Provided material Block Start
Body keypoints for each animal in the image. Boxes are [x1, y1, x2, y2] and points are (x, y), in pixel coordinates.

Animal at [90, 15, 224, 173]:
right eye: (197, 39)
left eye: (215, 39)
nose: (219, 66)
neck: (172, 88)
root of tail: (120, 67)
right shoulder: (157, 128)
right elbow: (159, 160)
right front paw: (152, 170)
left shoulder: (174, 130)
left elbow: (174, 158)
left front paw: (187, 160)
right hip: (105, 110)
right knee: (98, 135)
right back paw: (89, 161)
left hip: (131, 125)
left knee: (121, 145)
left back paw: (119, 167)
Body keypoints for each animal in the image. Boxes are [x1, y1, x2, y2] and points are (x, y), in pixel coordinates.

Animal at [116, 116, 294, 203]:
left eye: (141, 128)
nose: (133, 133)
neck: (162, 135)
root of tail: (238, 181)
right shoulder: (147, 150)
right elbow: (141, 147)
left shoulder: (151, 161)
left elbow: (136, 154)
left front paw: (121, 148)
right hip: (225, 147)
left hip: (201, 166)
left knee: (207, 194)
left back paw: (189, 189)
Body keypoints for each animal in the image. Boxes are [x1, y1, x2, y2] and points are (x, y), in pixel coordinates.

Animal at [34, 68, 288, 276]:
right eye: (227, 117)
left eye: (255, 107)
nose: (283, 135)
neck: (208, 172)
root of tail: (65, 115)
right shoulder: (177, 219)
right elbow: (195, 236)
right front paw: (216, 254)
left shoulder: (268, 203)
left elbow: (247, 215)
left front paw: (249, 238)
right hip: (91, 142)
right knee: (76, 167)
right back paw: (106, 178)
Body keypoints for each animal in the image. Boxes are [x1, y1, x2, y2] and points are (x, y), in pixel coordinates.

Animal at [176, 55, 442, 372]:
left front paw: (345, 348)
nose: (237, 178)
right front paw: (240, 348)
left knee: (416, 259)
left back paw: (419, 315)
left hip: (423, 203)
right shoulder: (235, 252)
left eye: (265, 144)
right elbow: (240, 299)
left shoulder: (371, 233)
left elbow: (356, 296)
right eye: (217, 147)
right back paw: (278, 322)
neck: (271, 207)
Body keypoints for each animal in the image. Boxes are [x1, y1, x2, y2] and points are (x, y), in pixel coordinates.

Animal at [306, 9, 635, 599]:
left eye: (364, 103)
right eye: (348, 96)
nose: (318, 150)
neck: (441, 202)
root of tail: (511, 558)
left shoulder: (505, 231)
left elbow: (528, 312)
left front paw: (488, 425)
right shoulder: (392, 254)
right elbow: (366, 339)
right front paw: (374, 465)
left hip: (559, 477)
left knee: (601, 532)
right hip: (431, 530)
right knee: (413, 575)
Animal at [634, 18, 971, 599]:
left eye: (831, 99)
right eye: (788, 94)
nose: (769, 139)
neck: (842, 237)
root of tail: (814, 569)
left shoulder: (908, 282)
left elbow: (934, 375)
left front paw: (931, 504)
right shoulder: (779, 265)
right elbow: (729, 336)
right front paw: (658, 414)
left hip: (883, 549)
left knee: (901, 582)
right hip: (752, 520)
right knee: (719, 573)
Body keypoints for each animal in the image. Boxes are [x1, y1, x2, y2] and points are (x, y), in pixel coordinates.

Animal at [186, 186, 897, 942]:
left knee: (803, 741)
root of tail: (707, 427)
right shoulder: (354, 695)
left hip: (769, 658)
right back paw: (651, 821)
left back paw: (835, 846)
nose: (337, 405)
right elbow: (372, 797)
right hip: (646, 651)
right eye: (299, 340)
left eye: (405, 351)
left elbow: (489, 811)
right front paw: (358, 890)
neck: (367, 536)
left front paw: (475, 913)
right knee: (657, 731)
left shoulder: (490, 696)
Provided material Block End
Provided material Block Start
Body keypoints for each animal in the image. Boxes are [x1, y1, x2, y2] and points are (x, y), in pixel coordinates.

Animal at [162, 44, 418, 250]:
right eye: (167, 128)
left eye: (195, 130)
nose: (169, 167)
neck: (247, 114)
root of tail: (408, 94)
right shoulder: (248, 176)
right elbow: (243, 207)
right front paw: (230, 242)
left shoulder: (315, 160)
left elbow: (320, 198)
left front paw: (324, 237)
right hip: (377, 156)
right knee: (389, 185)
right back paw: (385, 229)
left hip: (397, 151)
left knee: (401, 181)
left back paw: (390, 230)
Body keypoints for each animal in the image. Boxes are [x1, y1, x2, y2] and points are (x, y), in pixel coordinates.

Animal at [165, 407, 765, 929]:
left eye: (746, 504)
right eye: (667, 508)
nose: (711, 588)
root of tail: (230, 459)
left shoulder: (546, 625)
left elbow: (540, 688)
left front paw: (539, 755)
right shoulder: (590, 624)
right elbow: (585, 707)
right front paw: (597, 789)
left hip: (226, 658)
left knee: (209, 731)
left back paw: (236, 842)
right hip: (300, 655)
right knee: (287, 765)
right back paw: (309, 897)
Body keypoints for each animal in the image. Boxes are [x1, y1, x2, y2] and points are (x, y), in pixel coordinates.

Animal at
Provided material Block End
### [What is required]
All that is wanted is an exact copy of the lines above from the one with "left eye: (831, 99)" through the one with "right back paw: (651, 821)", with both ends included.

### [Written answer]
left eye: (831, 99)
right eye: (788, 94)
nose: (769, 139)
neck: (842, 237)
root of tail: (814, 569)
left shoulder: (908, 282)
left elbow: (934, 375)
left front paw: (931, 504)
right shoulder: (779, 265)
right elbow: (729, 336)
right front paw: (658, 414)
left hip: (883, 549)
left knee: (901, 582)
right hip: (752, 520)
right knee: (719, 573)
Body keypoints for each animal in the image. Boxes are [x1, y1, x2, y2] and points are (x, y), in pixel coordinates.

Animal at [186, 186, 897, 942]:
left knee: (803, 741)
root of tail: (707, 427)
right shoulder: (354, 695)
left hip: (769, 658)
right back paw: (651, 821)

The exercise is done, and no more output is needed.